I'm taking a quick blog series break here to ask one important question: what is the primary factor that makes a church institutional?
I've written previously on several occasions about a sort of unholy trinity that forms the backbone of institutional church life. These three are expensive/special church buildings, salaried clergy, and worship services/ceremonies. Almost all institutional churches have some form of these three in place. They may go by different names, of course, but at a substantive level they are the same.
Other components of the church institution are also extremely common: budgets, fund raising, youth groups, committees, tithes and offerings, Sunday School, bulletins, nurseries, church signs, websites, etc.

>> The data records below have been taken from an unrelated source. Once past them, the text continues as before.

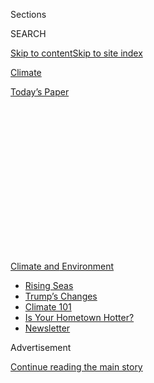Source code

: <div id="app">

<div>

<div>

<div>

<div class="NYTAppHideMasthead css-1q2w90k e1suatyy0">

<div class="section css-ui9rw0 e1suatyy2">

<div class="css-eph4ug er09x8g0">

<div class="css-6n7j50">

</div>

<span class="css-1dv1kvn">Sections</span>

<div class="css-10488qs">

<span class="css-1dv1kvn">SEARCH</span>

</div>

[Skip to content](#site-content)[Skip to site
index](#site-index)

</div>

<div id="masthead-section-label" class="css-1wr3we4 eaxe0e00">

[Climate](https://www.nytimes.com/section/climate)

</div>

<div class="css-10698na e1huz5gh0">

</div>

</div>

<div id="masthead-bar-one" class="section hasLinks css-15hmgas e1csuq9d3">

<div class="css-uqyvli e1csuq9d0">

</div>

<div class="css-1uqjmks e1csuq9d1">

</div>

<div class="css-9e9ivx">

[](https://myaccount.nytimes.com/auth/login?response_type=cookie&client_id=vi)

</div>

<div class="css-1bvtpon e1csuq9d2">

[Today’s
Paper](https://www.nytimes.com/section/todayspaper)

</div>

</div>

</div>

</div>

<div data-aria-hidden="false">

<div id="site-content" data-role="main">

<div>

<div class="css-1aor85t" style="opacity:0.000000001;z-index:-1;visibility:hidden">

<div class="css-1hqnpie">

<div class="css-epjblv">

<span class="css-17xtcya">[Climate](/section/climate)</span><span class="css-x15j1o">|</span><span class="css-fwqvlz">Trump’s
Response to Virus Reflects a Long Disregard for
Science</span>

</div>

<div class="css-k008qs">

<div class="css-1iwv8en">

<span class="css-18z7m18"></span>

<div>

</div>

</div>

<span class="css-1n6z4y">https://nyti.ms/2VHM5CI</span>

<div class="css-1705lsu">

<div class="css-4xjgmj">

<div class="css-4skfbu" data-role="toolbar" data-aria-label="Social Media Share buttons, Save button, and Comments Panel with current comment count" data-testid="share-tools">

  - 
  - 
  - 
  - 
    
    <div class="css-6n7j50">
    
    </div>

  - 
  - 

</div>

</div>

</div>

</div>

</div>

</div>

<div id="NYT_TOP_BANNER_REGION" class="css-13pd83m">

<div>

<div id="styln-prism-menu-1591906231550" class="section interactive-content interactive-size-medium css-1edisqu">

<div class="css-17ih8de interactive-body">

<div id="scroll-container" class="css-1gj85ro">

[<span class="styln-title-wrap"><span class="css-1pje3qr">Climate
and</span><span class="css-1pje3qr">
Environment</span></span>](https://www.nytimes.com/section/climate?action=click&pgtype=Article&state=default&region=TOP_BANNER&context=storylines_menu)

  - [Rising
    Seas](https://www.nytimes.com/2020/07/30/climate/sea-level-inland-floods.html?action=click&pgtype=Article&state=default&region=TOP_BANNER&context=storylines_menu)
  - [Trump’s
    Changes](https://www.nytimes.com/interactive/2020/climate/trump-environment-rollbacks.html?action=click&pgtype=Article&state=default&region=TOP_BANNER&context=storylines_menu)
  - [Climate 101](https://www.nytimes.com/interactive/2020/04/19/climate/climate-crash-course-1.html?action=click&pgtype=Article&state=default&region=TOP_BANNER&context=storylines_menu)
  - [Is Your Hometown
    Hotter?](https://www.nytimes.com/interactive/2018/08/30/climate/how-much-hotter-is-your-hometown.html?action=click&pgtype=Article&state=default&region=TOP_BANNER&context=storylines_menu)
  - [Newsletter](https://www.nytimes.com/newsletters/climate-change?action=click&pgtype=Article&state=default&region=TOP_BANNER&context=storylines_menu)

</div>

</div>

</div>

</div>

</div>

<div id="top-wrapper" class="css-1sy8kpn">

<div id="top-slug" class="css-l9onyx">

Advertisement

</div>

[Continue reading the main
story](#after-top)

<div class="ad top-wrapper" style="text-align:center;height:100%;display:block;min-height:250px">

<div id="top" class="place-ad" data-position="top" data-size-key="top">

</div>

</div>

<div id="after-top">

</div>

</div>

<div>

<div id="sponsor-wrapper" class="css-1hyfx7x">

<div id="sponsor-slug" class="css-19vbshk">

Supported by

</div>

[Continue reading the main
story](#after-sponsor)

<div id="sponsor" class="ad sponsor-wrapper" style="text-align:center;height:100%;display:block">

</div>

<div id="after-sponsor">

</div>

</div>

<div class="css-186x18t">

News Analysis

</div>

<div class="css-1vkm6nb ehdk2mb0">

# Trump’s Response to Virus Reflects a Long Disregard for Science

</div>

The president’s Covid-19 response has extended the administration’s
longstanding practice of undermining scientific expertise for political
purposes.

<div class="css-79elbk" data-testid="photoviewer-wrapper">

<div class="css-z3e15g" data-testid="photoviewer-wrapper-hidden">

</div>

<div class="css-1a48zt4 ehw59r15" data-testid="photoviewer-children">

![<span class="css-16f3y1r e13ogyst0" data-aria-hidden="true">President
Trump arrived at the White House daily coronavirus briefing this
month.</span><span class="css-cnj6d5 e1z0qqy90" itemprop="copyrightHolder"><span class="css-1ly73wi e1tej78p0">Credit...</span><span><span>Al
Drago for The New York
Times</span></span></span>](https://static01.nyt.com/images/2020/04/24/climate/24CLI-VIRUSSCIENCE1/24CLI-VIRUSSCIENCE1-articleLarge-v2.jpg?quality=75&auto=webp&disable=upscale)

</div>

</div>

<div class="css-18e8msd">

<div class="css-pdw9fk epjyd6m0">

<div class="css-1txwxcy ey68jwv0" data-aria-hidden="true">

[![Lisa
Friedman](https://static01.nyt.com/images/2018/07/18/multimedia/author-lisa-friedman/author-lisa-friedman-thumbLarge.png
"Lisa Friedman")](https://www.nytimes.com/by/lisa-friedman)[![Brad
Plumer](https://static01.nyt.com/images/2018/02/20/multimedia/author-brad-plumer/author-brad-plumer-thumbLarge.jpg
"Brad Plumer")](https://www.nytimes.com/by/brad-plumer)

</div>

<div class="css-1baulvz">

By [<span class="css-1baulvz" itemprop="name">Lisa
Friedman</span>](https://www.nytimes.com/by/lisa-friedman) and
[<span class="css-1baulvz last-byline" itemprop="name">Brad
Plumer</span>](https://www.nytimes.com/by/brad-plumer)

</div>

</div>

  - 
    
    <div class="css-ld3wwf e16638kd2">
    
    April 28,
    2020
    
    </div>

  - 
    
    <div class="css-4xjgmj">
    
    <div class="css-d8bdto" data-role="toolbar" data-aria-label="Social Media Share buttons, Save button, and Comments Panel with current comment count" data-testid="share-tools">
    
      - 
      - 
      - 
      - 
        
        <div class="css-6n7j50">
        
        </div>
    
      - 
      - 
    
    </div>
    
    </div>

</div>

</div>

<div class="section meteredContent css-1r7ky0e" name="articleBody" itemprop="articleBody">

<div class="css-1fanzo5 StoryBodyCompanionColumn">

<div class="css-53u6y8">

WASHINGTON — At a March visit with doctors and researchers at the
Centers for Disease Control and Prevention, the public health agency at
the heart of the fight against the coronavirus, President Trump [spoke
words of
praise](https://www.whitehouse.gov/briefings-statements/remarks-president-trump-tour-centers-disease-control-prevention-atlanta-ga/)
for the scientific acumen in the building — particularly his own.

“Every one of these doctors said, ‘How do you know so much about this?’
Maybe I have a natural ability,” Mr. Trump said.

It was a striking boast, even amid a grave health crisis in which Mr.
Trump has repeatedly contradicted medical experts in favor of his own
judgment. But a disregard for scientific advice has been a [defining
characteristic](https://www.nytimes.com/2019/12/28/climate/trump-administration-war-on-science.html)
of Mr. Trump’s administration.

As the nation confronts one of its worst public health disasters in
generations, a moment that demands a leader willing to marshal the full
might of the American scientific establishment, the White House is
occupied by a president whose administration, critics say, has
diminished the conclusions of scientists in formulating policy, who
personally harbors a suspicion of expert knowledge, and who often puts
his political instincts ahead of the facts.

</div>

</div>

<div class="css-1fanzo5 StoryBodyCompanionColumn">

<div class="css-53u6y8">

“Donald Trump is the most anti-science and anti-environment president
we’ve ever had,” said Douglas Brinkley, a presidential historian at
Rice University. The president’s actions, he said, have eroded one of
the United States’s most enviable assets: the government’s deep
scientific expertise, built over decades. “It’s extraordinarily crazy
and reckless,” he said.

Judd Deere, a White House spokesman, said in a statement that Mr.
Trump’s handling of the coronavirus outbreak “has put the full power
of the federal government to work to slow the spread, save lives, and
place this great country on a data-driven path to opening up again.”

Well before winning the presidency, Mr. Trump had publicly questioned
science by [expressing skepticism about
vaccines](https://www.nytimes.com/2020/03/09/health/trump-vaccines.html)
and [suggesting climate change was a
hoax](https://www.politifact.com/factchecks/2016/jun/03/hillary-clinton/yes-donald-trump-did-call-climate-change-chinese-h/)
fabricated by China.

Once in office, Mr. Trump’s administration quickly began work on one of
its most far-reaching policies — the systematic downplaying or ignoring
of science in order to weaken environmental health and global warming
regulations. Automakers, farmers and others had sought regulatory
relief, saying that more flexible rules would still ensure progress on
environmental protection while avoiding bureaucratic mandates. However,
in implementing the rollbacks, the administration has [marginalized key
scientists](https://www.nytimes.com/2018/06/09/climate/trump-administration-science.html),
disbanded expert advisory boards and
[suppressed](https://www.nytimes.com/2019/06/08/climate/rod-schoonover-testimony.html)
or
[altered](https://www.nytimes.com/2020/03/02/climate/goks-uncertainty-language-interior.html)
findings that make clear the dangers of pollution and global warming.

</div>

</div>

<div class="css-79elbk" data-testid="photoviewer-wrapper">

<div class="css-z3e15g" data-testid="photoviewer-wrapper-hidden">

</div>

<div class="css-1a48zt4 ehw59r15" data-testid="photoviewer-children">

![<span class="css-16f3y1r e13ogyst0" data-aria-hidden="true">Mr. Trump
at the Centers for Disease Control and Prevention in Atlanta in
March.</span><span class="css-cnj6d5 e1z0qqy90" itemprop="copyrightHolder"><span class="css-1ly73wi e1tej78p0">Credit...</span><span>T.J.
Kirkpatrick for The New York
Times</span></span>](https://static01.nyt.com/images/2020/04/27/climate/27CLI-VIRUSSCIENCE5/27CLI-VIRUSSCIENCE5-articleLarge.jpg?quality=75&auto=webp&disable=upscale)

</div>

</div>

<div class="css-1fanzo5 StoryBodyCompanionColumn">

<div class="css-53u6y8">

More recently, as the coronavirus outbreak engulfed the nation, Mr.
Trump has repeatedly clashed with his own public health experts.

</div>

</div>

<div class="css-1fanzo5 StoryBodyCompanionColumn">

<div class="css-53u6y8">

He was [slow to
react](https://www.nytimes.com/2020/04/11/us/politics/coronavirus-trump-response.html?action=click&module=RelatedLinks&pgtype=Article)
to early internal warnings to take the outbreak more seriously and has
promoted the use of various drugs to fight the virus even as [scientists
said](https://www.nytimes.com/2020/04/21/health/nih-covid-19-treatment.html)
there was no proof they would be effective. On Thursday, he suggested
that [injecting
disinfectants](https://www.nytimes.com/2020/04/24/health/sunlight-coronavirus-trump.html)
might help defeat Covid-19, drawing global condemnation and
ridicule.

<div id="NYT_MAIN_CONTENT_1_REGION" class="css-9tf9ac">

<div>

<div id="styln-prism-guide-1593610178459" class="section interactive-content interactive-size-medium css-1ftcdic">

<div class="css-17ih8de interactive-body">

<div id="prism-freeform-block-37356" class="css-19mumt8" data-role="complementary" data-storyline="Climate and Environment" data-truncated="false" tabindex="0">

<div class="css-a8d9oz">

<div>

[](https://www.nytimes.com/section/climate?action=click&pgtype=Article&state=default&region=MAIN_CONTENT_1&context=storylines_keepup)

### Climate and Environment ›

#### Keep Up on the Latest Climate News

Updated July 30, 2020

Here’s what you need to know about the latest climate change news this
week:

  -   - [Floods
        in](https://www.nytimes.com/2020/07/30/climate/bangladesh-floods.html?action=click&pgtype=Article&state=default&region=MAIN_CONTENT_1&context=storylines_keepup)[Bangladesh](https://www.nytimes.com/2020/07/30/climate/bangladesh-floods.html?action=click&pgtype=Article&state=default&region=MAIN_CONTENT_1&context=storylines_keepup)
        are punishing the people least responsible for climate change.
      - As climate change raises sea levels, [storm surges and high
        tides](https://www.nytimes.com/2020/07/30/climate/sea-level-inland-floods.html?action=click&pgtype=Article&state=default&region=MAIN_CONTENT_1&context=storylines_keepup)
        are likely to push farther inland.
      - The E.P.A. inspector general plans to investigate whether a
        rollback of fuel efficiency standards [violated government
        rules](https://www.nytimes.com/2020/07/27/climate/trump-fuel-efficiency-rule.html?action=click&pgtype=Article&state=default&region=MAIN_CONTENT_1&context=storylines_keepup).

<div id="styln-survey-component-37356" class="styln-survey-component">

</div>

</div>

</div>

</div>

</div>

</div>

</div>

</div>

And last week Mr. Trump publicly [downplayed a
warning](https://www.cnn.com/2020/04/23/politics/fauci-testing-capacity-not-overly-confident/index.html)
by Dr. Anthony Fauci, the administration’s most visible medical expert,
that the United States still lacked adequate capacity to test for the
coronavirus. “I don’t agree with him on that, no,” Mr. Trump said. “I
think we’re doing a great job on testing.”

The president also suggested that the virus might be gone by the fall, a
line that [was immediately
countered](https://www.nytimes.com/2020/04/22/us/politics/trump-coronavirus-fall.html)
by Dr. Fauci, who said: “We will have coronavirus in the fall. I am
convinced of that.”

Historians and foreign policy experts said the administration’s
disregard for scientific expertise — combined with the nation’s broader
retreat from international trade agreements and cross-border defense
alliances like NATO — is diminishing the nation’s status on the world
stage. “America’s friends feel like they don’t even recognize us,” said
Kori Schake, director of foreign and defense policy studies at the
American Enterprise Institute, a conservative research organization.

Other critics noted that Mr. Trump’s decision to withdraw the United
States from the Paris Agreement, a 2015 pact among nations to combat
climate change, has left the world adrift on one of the biggest
challenges to face humanity. And now, amid a sweeping global pandemic,
Mr. Trump has said he will halt funding for the World Health
Organization.

Part of what elevated America after World War II, Dr. Schake said, was
that “we represented modernity in all its advantages,” whether by
creating a polio vaccine or landing a man on the moon. “It will be a
real struggle to restore the admiration for the United States that is
such an important part of our power in the world,” she said.

</div>

</div>

<div>

</div>

<div class="css-1fanzo5 StoryBodyCompanionColumn">

<div class="css-53u6y8">

The administration faces immense challenges in navigating the
coronavirus outbreak. Shutdowns nationwide have already pushed 26
million people into unemployment. But health experts [have converged on
a broad
agreement](https://www.nytimes.com/2020/04/06/upshot/coronavirus-four-benchmarks-reopening.html)
that sending people back to work too soon, before measures like a robust
testing system are in place, risks causing a surge of new infections,
deepening the crisis.

In many cases, the administration’s guidance broadly follows that
scientific understanding. But experts have also warned that Mr. Trump’s
[frequent exhortations to quickly reopen the
economy](https://www.nytimes.com/2020/04/12/us/when-lockdown-ending-coronavirus.html)
threaten to muddle a vital public health message at a precarious
time.

</div>

</div>

<div class="css-79elbk" data-testid="photoviewer-wrapper">

<div class="css-z3e15g" data-testid="photoviewer-wrapper-hidden">

</div>

<div class="css-1a48zt4 ehw59r15" data-testid="photoviewer-children">

<div class="css-1xdhyk6 erfvjey0">

<span class="css-1ly73wi e1tej78p0">Image</span>

<div class="css-zjzyr8">

<div data-testid="lazyimage-container" style="height:257.77777777777777px">

</div>

</div>

</div>

<span class="css-16f3y1r e13ogyst0" data-aria-hidden="true">“We will
have coronavirus in the fall,” Dr. Anthony Fauci said last week. “I am
convinced of that.”
</span><span class="css-cnj6d5 e1z0qqy90" itemprop="copyrightHolder"><span class="css-1ly73wi e1tej78p0">Credit...</span><span>Doug
Mills/The New York Times</span></span>

</div>

</div>

<div class="css-1fanzo5 StoryBodyCompanionColumn">

<div class="css-53u6y8">

“It’s precisely because we’re in this uncertain and perilous moment that
it’s all the more important to rely on the best scientific advice,” said
Lawrence Gostin, a professor of public health law at Georgetown
University.

Mr. Deere, the White House spokesman, said any suggestion that Mr. Trump
hasn’t consulted and relied upon health experts and scientific advisers
“is just false.” On Friday Mr. Trump announced a [phased
approach](https://twitter.com/whitehouse/status/1254904154977337345) to
reopening the economy that the White House said is “based on the advice
of public health experts.”

Past administrations have, to varying degrees, disregarded scientific
findings that conflicted with political or policy priorities. For
example, the Reagan administration was criticized by health experts for
being slow to respond to the AIDS crisis in the 1980s. And in 2011,
President Barack Obama’s top health official overruled Food and Drug
Administration scientists who had found that over-the-counter emergency
contraceptives were safe for minors.

</div>

</div>

<div class="css-1fanzo5 StoryBodyCompanionColumn">

<div class="css-53u6y8">

But within the Trump administration, the [attacks on
science](https://www.nytimes.com/2019/12/28/climate/trump-administration-war-on-science.html)
and expertise have been far more broad.

“Scientists tell them inconvenient things,” said Jerry Taylor, president
of the Niskanen Center, a centrist research organization, and former
climate change denialist who now advocates for the acceptance of climate
science. “Whether we’re talking about the E.P.A. or we’re talking about
climate change broadly speaking, or we’re talking about the coronavirus,
his administration is constantly engaged in magical thinking.”

Critics of the administration’s actions both on environmental matters
and the virus say that federal policy has been shaped to favor
short-term economic gain at the expense of public health.

With much of the nation sheltering at home from the coronavirus —
bringing commerce to a halt, sending unemployment skyrocketing and
causing turmoil in the financial markets — the motivations to restart
the economy are powerful. But Mr. Taylor of the Niskanen Center said
that some conservatives were incorrectly diagnosing the stay-at-home
orders as the main driver of the nation’s woes rather than the virus
itself.

Mr. Taylor likened it to the argument that government action to fight
climate change would be too costly in various ways — an argument that
overlooks the [significant
costs](https://www.nytimes.com/2018/11/19/climate/climate-disasters.html)
of inaction. “If we leave the underlying problem unattended,” he said,
“the economic cost will be far
greater.”

</div>

</div>

<div class="css-79elbk" data-testid="photoviewer-wrapper">

<div class="css-z3e15g" data-testid="photoviewer-wrapper-hidden">

</div>

<div class="css-1a48zt4 ehw59r15" data-testid="photoviewer-children">

<div class="css-1xdhyk6 erfvjey0">

<span class="css-1ly73wi e1tej78p0">Image</span>

<div class="css-zjzyr8">

<div data-testid="lazyimage-container" style="height:257.77777777777777px">

</div>

</div>

</div>

<span class="css-16f3y1r e13ogyst0" data-aria-hidden="true">Nearly 100
environmental regulations have been rolled back since President Trump
took
office.</span><span class="css-cnj6d5 e1z0qqy90" itemprop="copyrightHolder"><span class="css-1ly73wi e1tej78p0">Credit...</span><span>Victor
J. Blue for The New York Times</span></span>

</div>

</div>

<div class="css-1fanzo5 StoryBodyCompanionColumn">

<div class="css-53u6y8">

Meanwhile, the pandemic hasn’t slowed the administration’s environmental
rollbacks.

Over the past month the Environmental Protection Agency has issued
several deregulatory policies, including on [mercury
pollution](https://www.nytimes.com/2020/04/16/climate/epa-mercury-coal.html)
and [automobile
emissions](https://www.nytimes.com/2020/03/30/climate/trump-fuel-economy.html),
overruling advice from the agency’s own independent advisory board that
such findings [lacked scientific
rigor](https://yosemite.epa.gov/sab/sabproduct.nsf/MeetingCalBOARD/D87AC6491A9811C1852584CD006F3CC6?OpenDocument).
The E.P.A. also [refused to tighten air quality
standards](https://www.nytimes.com/2020/04/14/climate/coronavirus-soot-clean-air-regulations.html),
despite [preliminary
research](https://www.nytimes.com/2020/04/07/climate/air-pollution-coronavirus-covid.html)
suggesting that long-term exposure to dirty air could exacerbate the
risk of death from the coronavirus.

The administration has maintained that it can safeguard health and the
environment while loosening restrictions on industry. Andrea Woods, a
spokeswoman for the E.P.A., said, “We have never ignored the science in
making the very tough policy decisions required of the agency.”

</div>

</div>

<div>

</div>

<div class="css-1fanzo5 StoryBodyCompanionColumn">

<div class="css-53u6y8">

The parallels between the administration’s environmental rollbacks and
its coronavirus response are not exact. When it comes to the coronavirus
outbreak, there is still an important counterweight to many of Mr.
Trump’s impulses, most notably Dr. Fauci. Asked last week if he felt
that experts at the National Institutes of Health were unable to speak
their minds or oppose Mr. Trump, Dr. Fauci was unequivocal. “Absolutely
no,” he said.

That stands in contrast to the administration’s approach on issues like
climate change, where officials who have spoken out have found
themselves sidelined.

In July, Rod Schoonover, a State Department intelligence analyst,
[resigned in
protest](https://www.nytimes.com/2019/07/10/climate/rod-schoonover-resigns.html)
after the White House blocked his discussion of climate science in
Congressional testimony. In other instances, the administration has
[promoted climate denialists’
work](https://www.nytimes.com/2019/02/20/climate/climate-national-security-threat.html)
and [allowed them to insert misrepresentations of scientific
facts](https://www.nytimes.com/2020/03/02/climate/goks-uncertainty-language-interior.html)
into federal
documents.

</div>

</div>

<div class="css-79elbk" data-testid="photoviewer-wrapper">

<div class="css-z3e15g" data-testid="photoviewer-wrapper-hidden">

</div>

<div class="css-1a48zt4 ehw59r15" data-testid="photoviewer-children">

<div class="css-1xdhyk6 erfvjey0">

<span class="css-1ly73wi e1tej78p0">Image</span>

<div class="css-zjzyr8">

<div data-testid="lazyimage-container" style="height:257.77777777777777px">

</div>

</div>

</div>

<span class="css-16f3y1r e13ogyst0" data-aria-hidden="true">Dr. Nancy
Messonnier at a coronavirus briefing in
January.</span><span class="css-cnj6d5 e1z0qqy90" itemprop="copyrightHolder"><span class="css-1ly73wi e1tej78p0">Credit...</span><span>Shawn
Thew/EPA, via Shutterstock</span></span>

</div>

</div>

<div class="css-1fanzo5 StoryBodyCompanionColumn">

<div class="css-53u6y8">

Still, there have been some prominent staff shake-ups at health
agencies.

Before the pandemic began, the C.D.C. [had reduced its staff in
Beijing](https://www.reuters.com/article/us-health-coronavirus-china-cdc-exclusiv/exclusive-u-s-slashed-cdc-staff-inside-china-prior-to-coronavirus-outbreak-idUSKBN21C3N5)
from approximately 47 to 14 under the Trump administration, a move that
critics have said may have complicated its ability to confront the
outbreak earlier. An agency spokesman said it had been done to focus
more on “technical collaboration” with China, which requires fewer
people.

In February, Nancy Messonnier, a top C.D.C. official, was removed from
overseeing the agency’s coronavirus response. Dr. Messonnier [had
warned](https://www.nytimes.com/2020/03/07/us/politics/trump-coronavirus.html)
that Americans need to prepare for a “significant disruption” at a time
when Mr. Trump was insisting that the virus was “very well under control
in our country.”

</div>

</div>

<div class="css-1fanzo5 StoryBodyCompanionColumn">

<div class="css-53u6y8">

<div class="css-1q1hscp">

<div class="css-1xk4eoy">

<div id="CLIM">

</div>

</div>

</div>

Last week, Rick Bright [was
dismissed](https://www.nytimes.com/2020/04/22/us/politics/rick-bright-trump-hydroxychloroquine-coronavirus.html)
as the director of the Biomedical Advanced Research and Development
Authority, the agency involved in work on coronavirus treatments. Mr.
Bright said he had been removed after urging caution in expanding access
to hydroxychloroquine, the controversial treatment embraced by Mr.
Trump. He also said the administration had put “politics and cronyism
ahead of science.”

Mr. Trump has said he “never heard” of Dr. Bright. Mr. Deere, the White
House spokesman, accused critics of waging a campaign “to criticize this
president for discussing anything that might provide hope to the
American people.”

Sheila Kaplan contributed reporting

</div>

</div>

</div>

<div>

</div>

<div>

</div>

<div>

</div>

<div>

<div id="bottom-wrapper" class="css-1ede5it">

<div id="bottom-slug" class="css-l9onyx">

Advertisement

</div>

[Continue reading the main
story](#after-bottom)

<div id="bottom" class="ad bottom-wrapper" style="text-align:center;height:100%;display:block;min-height:90px">

</div>

<div id="after-bottom">

</div>

</div>

</div>

</div>

</div>

## Site Index

<div>

</div>

## Site Information Navigation

  - [© <span>2020</span> <span>The New York Times
    Company</span>](https://help.nytimes.com/hc/en-us/articles/115014792127-Copyright-notice)

<!-- end list -->

  - [NYTCo](https://www.nytco.com/)
  - [Contact
    Us](https://help.nytimes.com/hc/en-us/articles/115015385887-Contact-Us)
  - [Work with us](https://www.nytco.com/careers/)
  - [Advertise](https://nytmediakit.com/)
  - [T Brand Studio](http://www.tbrandstudio.com/)
  - [Your Ad
    Choices](https://www.nytimes.com/privacy/cookie-policy#how-do-i-manage-trackers)
  - [Privacy](https://www.nytimes.com/privacy)
  - [Terms of
    Service](https://help.nytimes.com/hc/en-us/articles/115014893428-Terms-of-service)
  - [Terms of
    Sale](https://help.nytimes.com/hc/en-us/articles/115014893968-Terms-of-sale)
  - [Site
    Map](https://spiderbites.nytimes.com)
  - [Help](https://help.nytimes.com/hc/en-us)
  - [Subscriptions](https://www.nytimes.com/subscription?campaignId=37WXW)

</div>

</div>

</div>

</div>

Keeping all this in mind, what do you believe is the one main thing that makes the institution in fact the institution?
I'll tell you my answer: salaried clergy.
Of all the various parts that make the church institution what it is, the most significant is full-time clergy who dominate the life of the fellowship. While scripture describes an active body where each part is important, the institution gives us a drowsy group put to sleep by pastors who do almost everything. If you attend almost any church gathering it is the salaried clergy who stand front and center. They expect to do this, and the folks in the pews expect it, too. It's much of the reason pastors/priests receive paychecks.
Since the clergy are paid, they need something to do. Go ahead and ask institutional believers what their pastor's most important task is. Most will respond by saying preaching. By this they mean giving a 30 minute lecture once or twice on Sundays. This lecture requires both a special building and a ceremony. It also demands that the people sit quietly and obediently.
If church families desire to avoid institutionalization what they must do is minimize the role of the clergy. One means of accomplishing this is simply to not pay anybody. If you remove the paycheck, then everyone is forced to become more active. This has the potential to bring about great vibrancy within the fellowship. I highly recommend it.